Смекни!
smekni.com

Всемирная история том 1. Древний мир Оскар Йегер 2001г. (стр. 140 из 163)

Несколько лет спустя Арминий пал жертвой внутренних усобиц. Известно только, что во время каких-то распрей он был коварно убит своими приближенными. Римский историк говорит, будто он стремился к единовластию, и его земляки вооружились против него, отстаивая свою свободу. Так оно, вероятно, и было на самом деле: будучи врагом римлян, испытав на себе их железное, тесно сплоченное могущество, Арминий, может быть, и сам задумал побороть необузданный дух независимости племен и германских вождей и пал жертвой своего замысла. Римский историк, как тонкий наблюдатель, чувствовал, что этот князь херусков и по отношению к римлянам, и по отношению к своему собственному народу представляет новое, еще небывалое явление.

Кончина Тиберия

На Востоке не надо было и походов для обеспечения границ. Тиберий послал Германика, после его возвращения из Германии, в Малую Азию, где надлежало поддержать мир с парфянами, которому угрожала новая династическая распря между двумя претендентами на престол, Артабаном и Вононом, укрывшимися на римской территории.

Артабан III, царь Парфии. С его серебряной монеты.

Но эти события не представляют общего интереса. Гораздо важнее было то, что Германик вступил в пререкания с цезарским легатом Сирии, Гнеем Пизоном, и когда вскоре после того он заболел и умер во цвете лет, все в Риме заговорили, что Германик был отравлен легатом по тайному приказанию Тиберия, который будто бы был проникнут недоверием и завистью к юному Германику. Этот слух, однако, ни на чем, кроме народной молвы, не основан, но зато со стороны честолюбивой и гордой вдовы Германика Агриппины Тиберию грозила опасность, к которой он не мог оставаться равнодушным.

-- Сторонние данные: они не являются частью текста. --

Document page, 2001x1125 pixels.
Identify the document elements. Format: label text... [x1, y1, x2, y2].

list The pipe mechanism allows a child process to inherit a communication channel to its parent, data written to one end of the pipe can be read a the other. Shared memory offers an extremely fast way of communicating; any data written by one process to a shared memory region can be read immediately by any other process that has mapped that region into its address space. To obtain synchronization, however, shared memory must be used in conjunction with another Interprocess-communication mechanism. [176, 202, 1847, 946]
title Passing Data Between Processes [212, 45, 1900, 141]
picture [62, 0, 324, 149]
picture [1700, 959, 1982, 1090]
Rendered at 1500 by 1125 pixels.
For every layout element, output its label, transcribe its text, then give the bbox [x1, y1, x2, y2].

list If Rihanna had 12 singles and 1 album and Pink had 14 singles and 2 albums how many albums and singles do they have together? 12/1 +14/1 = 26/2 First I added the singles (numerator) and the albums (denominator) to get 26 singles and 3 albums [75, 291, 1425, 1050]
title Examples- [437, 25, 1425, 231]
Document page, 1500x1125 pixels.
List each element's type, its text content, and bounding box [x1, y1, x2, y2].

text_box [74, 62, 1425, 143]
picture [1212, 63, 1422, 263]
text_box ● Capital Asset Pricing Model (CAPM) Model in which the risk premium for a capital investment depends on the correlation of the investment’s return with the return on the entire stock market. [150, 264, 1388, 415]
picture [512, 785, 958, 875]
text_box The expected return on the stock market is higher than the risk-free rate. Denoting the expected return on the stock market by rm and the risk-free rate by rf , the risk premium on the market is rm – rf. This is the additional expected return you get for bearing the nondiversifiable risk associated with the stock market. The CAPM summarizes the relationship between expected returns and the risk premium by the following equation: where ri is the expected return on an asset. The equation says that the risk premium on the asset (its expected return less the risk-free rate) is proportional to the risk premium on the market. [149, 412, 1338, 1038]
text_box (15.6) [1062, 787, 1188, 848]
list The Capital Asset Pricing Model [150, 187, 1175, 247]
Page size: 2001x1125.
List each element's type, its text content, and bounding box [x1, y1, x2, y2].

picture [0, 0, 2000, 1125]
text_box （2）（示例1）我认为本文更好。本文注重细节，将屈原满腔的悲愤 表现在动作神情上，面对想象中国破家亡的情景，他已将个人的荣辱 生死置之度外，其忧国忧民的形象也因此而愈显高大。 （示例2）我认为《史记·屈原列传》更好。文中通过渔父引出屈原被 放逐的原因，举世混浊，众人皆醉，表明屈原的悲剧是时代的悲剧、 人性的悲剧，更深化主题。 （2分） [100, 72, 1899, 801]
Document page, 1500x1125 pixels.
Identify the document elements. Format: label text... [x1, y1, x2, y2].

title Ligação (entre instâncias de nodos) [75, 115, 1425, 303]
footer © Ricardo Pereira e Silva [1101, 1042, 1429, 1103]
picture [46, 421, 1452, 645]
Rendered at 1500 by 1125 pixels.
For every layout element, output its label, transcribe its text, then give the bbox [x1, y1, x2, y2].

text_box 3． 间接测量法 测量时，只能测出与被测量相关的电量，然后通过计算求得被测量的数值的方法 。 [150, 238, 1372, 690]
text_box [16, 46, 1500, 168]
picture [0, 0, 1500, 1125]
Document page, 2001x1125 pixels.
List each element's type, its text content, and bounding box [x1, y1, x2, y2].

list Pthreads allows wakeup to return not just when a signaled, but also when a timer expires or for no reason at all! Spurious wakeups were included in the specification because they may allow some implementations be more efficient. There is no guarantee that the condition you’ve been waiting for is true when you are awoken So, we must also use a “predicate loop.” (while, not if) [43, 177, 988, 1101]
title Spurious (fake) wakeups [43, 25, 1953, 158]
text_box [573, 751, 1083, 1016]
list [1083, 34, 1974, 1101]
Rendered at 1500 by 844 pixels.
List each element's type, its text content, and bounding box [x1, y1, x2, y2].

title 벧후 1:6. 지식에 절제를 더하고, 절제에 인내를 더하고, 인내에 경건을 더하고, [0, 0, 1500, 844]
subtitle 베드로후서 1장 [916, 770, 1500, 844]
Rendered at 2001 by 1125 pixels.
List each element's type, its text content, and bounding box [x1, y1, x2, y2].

Агриппина Старшая. Статуя из Капитолийского музея.

Агриппина была племянницей Октавиана Августа, дочерью его родной дочери Юлии, следовательно, стояла к нему ближе, чем его приемный сын, Тиберий. Окруженная прекрасными детьми, любимая и народом, и войском, которое не раз бывало поражено тем величавым спокойствием, которое она выказывала в Германии в минуту опасности; при этом живая и страстная, неспособная к лицемерию, она стала почти во враждебные отношения к Тиберию при его же дворе, так что Тиберий однажды, обращаясь к ней, с колким сарказмом произнес греческий стих: «Еще не следует считать обидой то, что мы не все созданы царями». Но он в то же время видел в ней опасную для себя соперницу и знал, что не в одном только Риме у Агриппины и ее детей есть рьяные приверженцы. Ввиду этого, после смерти Ливии, которую Тиберий и уважал, и слушался, он решился, отчасти под влиянием Сеяна, принять суровые меры против Агриппины.[71] Она была изгнана и отвезена на какой-то остров (29 г.); два ее старших сына были убиты, а она сама, не желая преклониться перед тираном, заморила себя голодом. Уцелел только один из сыновей Германика, Гай, который, несмотря на все эти события, остался безусловно преданным Тиберию. Его соперником по наследованию цезарской власти можно было считать только Тиберия Гемелла, сына Друза Младшего, следовательно, родного внука Тиберия.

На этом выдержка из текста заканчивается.